Alum of the Month August 2007

Leota Denico Seaward ’29

At nearly 97 years of age, Leota Denico Seaward has a lot of history to share. She was born on Oct. 6, 1910 with bright red hair and grew up at the corner of Lakeview Drive and Alderwood Park Road in South China. She and her sister, Evelee Denico Cook ’30, attended Lakeside Elementary School (in the Hanson neighborhood). She recalls that there were no indoor toilets at the school, and in the bad weather, their father would hitch up the oxen and drive them in a cart to their classes. Once at Erskine, however, during the winters they would stay in the dormitories. One Leota Denico Seaward 29particular winter, there was so much ice that they skated all the way down the hill. Those were the days when they would take the oxen with the sleds across the lake at Thanksgiving time.

She remembers the fire that burned the original Erskine building – on November 5, 1926. She was in school that afternoon when the principal came around to all the classrooms saying that there was a fire in the furnace room. He asked them to throw all the books out the window and then to leave the building. When they went back to school the next week, classes were held in the gymnasium and there were only chairs, no tables, and classes separated out to the corners of the gym to work.

Leota had originally been affiliated with the class of 1928, but in her junior year she had to leave school to have her appendix removed. She spent a full two months in the hospital and was not even expected to survive the ordeal. She did, though and graduated with the class of 1929 as the salutatorian.
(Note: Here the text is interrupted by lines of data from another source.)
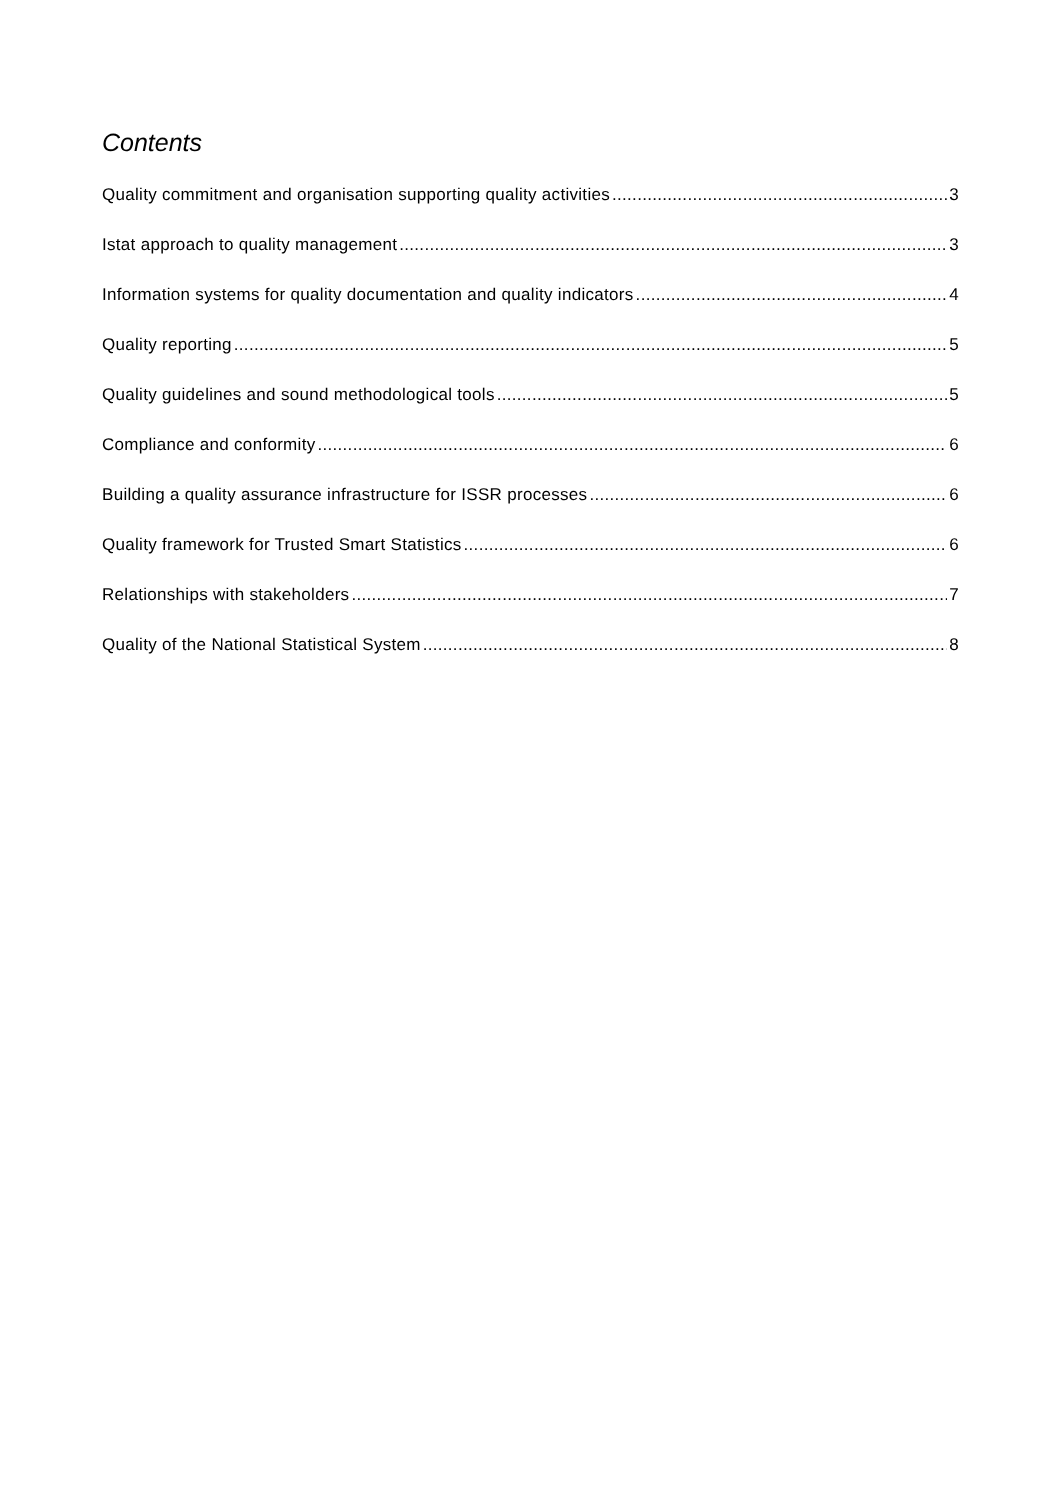Contents
Quality commitment and organisation supporting quality activities 3
Istat approach to quality management 3
Information systems for quality documentation and quality indicators 4
Quality reporting 5
Quality guidelines and sound methodological tools 5
Compliance and conformity 6
Building a quality assurance infrastructure for ISSR processes 6
Quality framework for Trusted Smart Statistics 6
Relationships with stakeholders 7
Quality of the National Statistical System 8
Just out of school, Leota married Elmer Wilson Seaward and moved to Turner, Maine where they ran a large farm. During the Great Depression, the farm provided plenty of meat and vegetables and they often took in homeless men who were looking for food and work. Leota gave birth to four children at home, from 1930 to1940. She also worked for 20 years at the Priscilla Turner rug factory.

Today Leota still lives in Turner in a cozy apartment. Despite having undergone a quadruple bypass and angioplasty, she is incredibly vital and young looking, still drives her car for short trips to the store, and assists other seniors in her building who are 20 years her junior. She loves watching basketball on TV and as the oldest resident of Turner, has been honored with the Boston Post Cane. She may be Erskine’s oldest alum as well and credits hard work and healthy living for her longevity. Congratulations, Leota!

Above: Leota holding her 1929 copy of The Pinnacle.